Named for Santa Teresa Convent from the 1750s, this neighborhood, with its winding streets and hilltop views, is a major attraction for tourists and artists alike. Although no longer the affluent area it once was, Santa Teresa is still home to some mansions, one of which is the Chácara do Céu, which was once home to art collector Raimundo Otoni Castro Maya. It now serves as the Museu da Chácara do Céu. Visitors should definitely take the tram ride that starts at the city center and takes them through the streets of Santa Teresa.
Parque Lage is a beautiful public park in Jardim Botânico. Nestled at the foothills of the Corcovado mountain, this natural oasis is somewhat secluded and off most tourist maps. It is home to the former abode of industrialist Enrique Lage, from whom the park gets its name. Take the hiking trail and explore its subtropical plantations and mysterious spots, and make your way to the top of the peak. An oasis of greenery and tranquility amid the urban bustle, this sprawling park is a must visit to experience a breather.

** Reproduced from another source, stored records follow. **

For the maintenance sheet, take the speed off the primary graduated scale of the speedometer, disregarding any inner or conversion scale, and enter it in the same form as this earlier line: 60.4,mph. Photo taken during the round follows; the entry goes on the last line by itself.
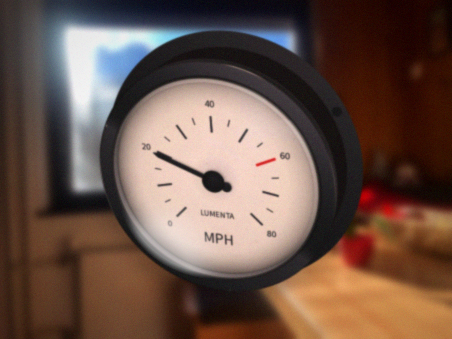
20,mph
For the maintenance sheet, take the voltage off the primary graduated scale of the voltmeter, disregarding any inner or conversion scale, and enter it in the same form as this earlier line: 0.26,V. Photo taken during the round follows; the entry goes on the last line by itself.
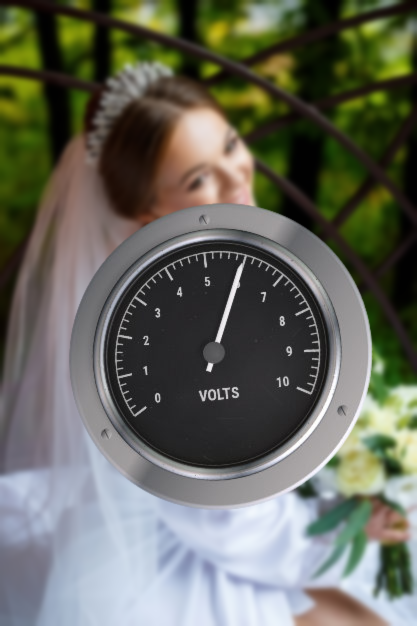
6,V
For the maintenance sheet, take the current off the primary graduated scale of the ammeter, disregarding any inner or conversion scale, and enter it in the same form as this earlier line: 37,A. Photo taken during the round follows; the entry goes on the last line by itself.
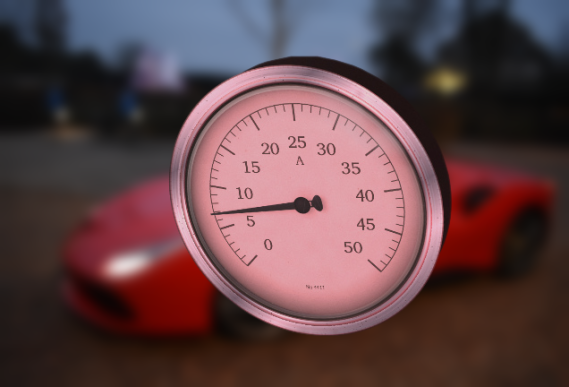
7,A
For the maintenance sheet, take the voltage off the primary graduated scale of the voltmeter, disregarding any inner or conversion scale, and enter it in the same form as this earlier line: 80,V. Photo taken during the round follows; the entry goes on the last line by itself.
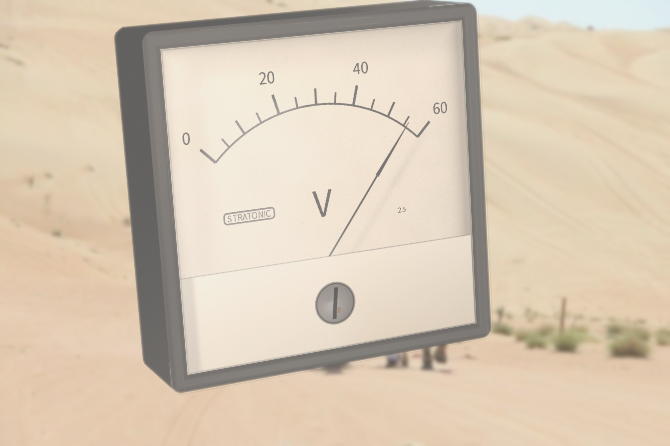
55,V
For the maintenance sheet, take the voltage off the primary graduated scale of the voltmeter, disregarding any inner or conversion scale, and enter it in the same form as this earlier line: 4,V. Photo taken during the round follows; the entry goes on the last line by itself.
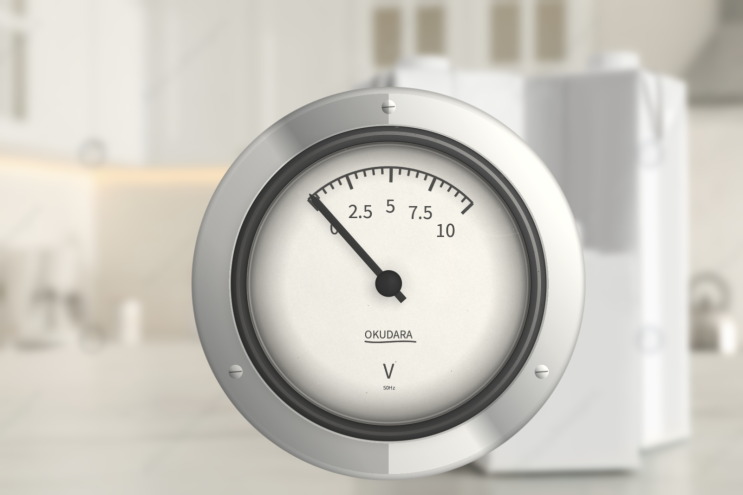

The best place to visit to get an idea of what Rio once looked like, with miles of tropical rain-forests, walking trails, stunning views of the city, waterfalls, creeks and greenery. At this huge urban reserve, it only takes about 20 minutes to immerse yourself in nature. Serious hikers can climb to the summit of Pico da Tijuca, while others can simply enjoy the waterfall, Cascatinha Taunay, at the Alto da Boa Vista.